## What is needed
Here the job is to copy the data exactly and to exclude every image from it.

## Excerpted records
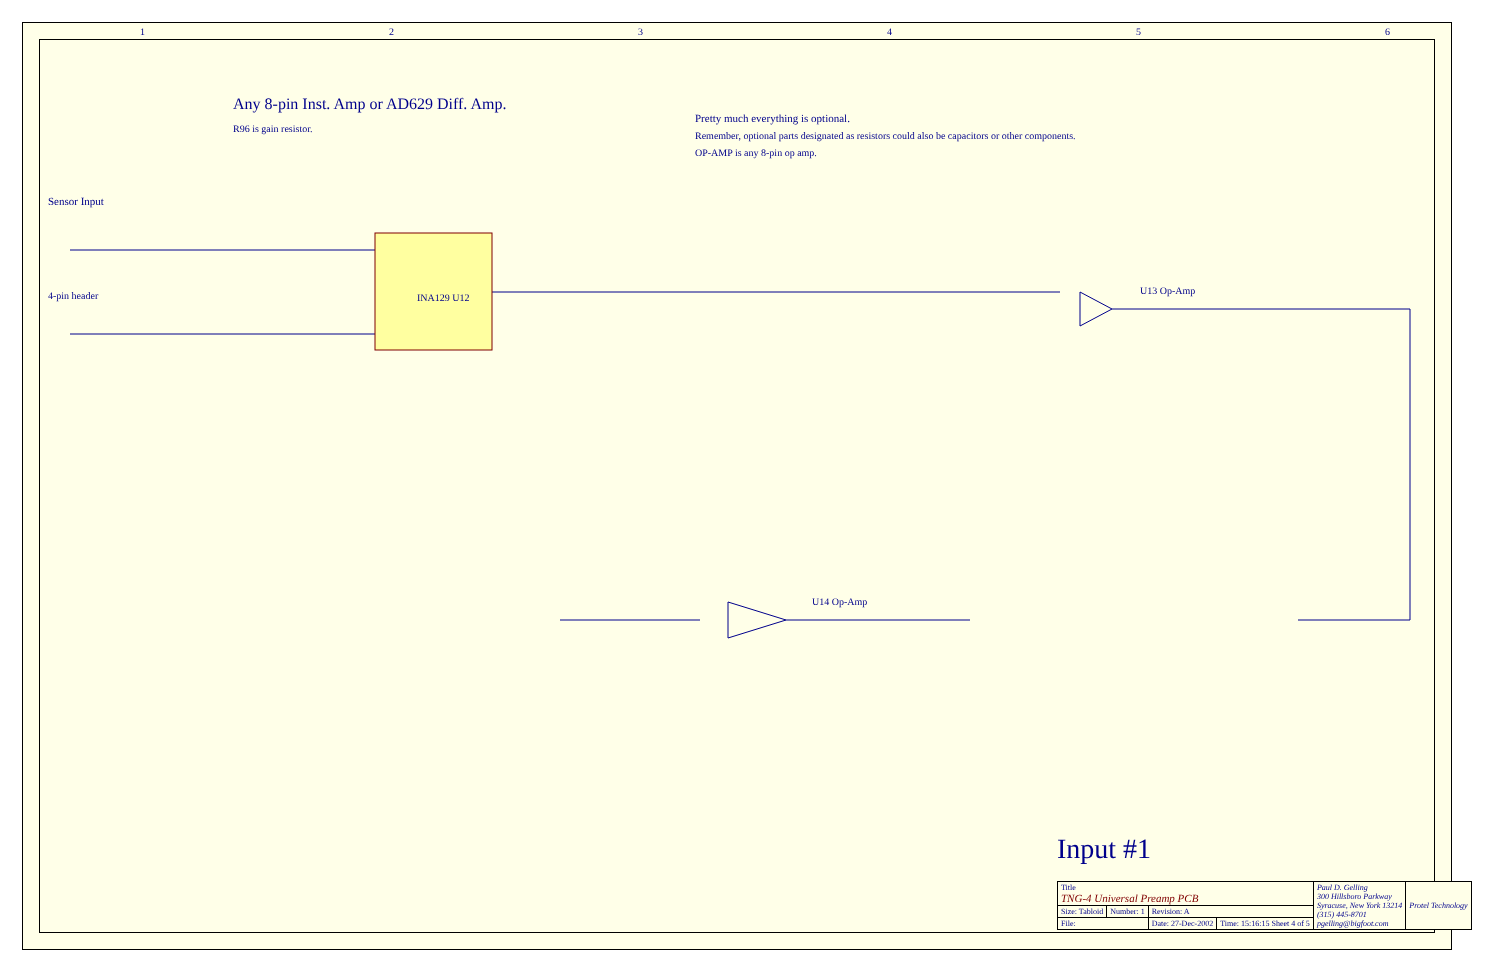Any 8-pin Inst. Amp or AD629 Diff. Amp.
R96 is gain resistor.
Pretty much everything is optional.
Remember, optional parts designated as resistors could also be capacitors or other components.
OP-AMP is any 8-pin op amp.
Sensor Input
4-pin header INA129 U12
U13 Op-Amp
U14 Op-Amp
Input #1
| Title TNG-4 Universal Preamp PCB | | | | Paul D. Gelling 300 Hillsboro Parkway Syracuse, New York 13214 (315) 445-8701 pgelling@bigfoot.com | Protel Technology |
| Size: Tabloid | Number: 1 | Revision: A | | | |
| File: | | Date: 27-Dec-2002 | Time: 15:16:15 Sheet 4 of 5 | | |
123456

## Answer for this exercise
Any 8-pin Inst. Amp or AD629 Diff. Amp.
R96 is gain resistor.
Pretty much everything is optional.
Remember, optional parts designated as resistors could also be capacitors or other components.
OP-AMP is any 8-pin op amp.
Sensor Input
4-pin header INA129 U12
U13 Op-Amp
U14 Op-Amp
Input #1
| Title TNG-4 Universal Preamp PCB | | | | Paul D. Gelling 300 Hillsboro Parkway Syracuse, New York 13214 (315) 445-8701 pgelling@bigfoot.com | Protel Technology |
| Size: Tabloid | Number: 1 | Revision: A | | | |
| File: | | Date: 27-Dec-2002 | Time: 15:16:15 Sheet 4 of 5 | | |
123456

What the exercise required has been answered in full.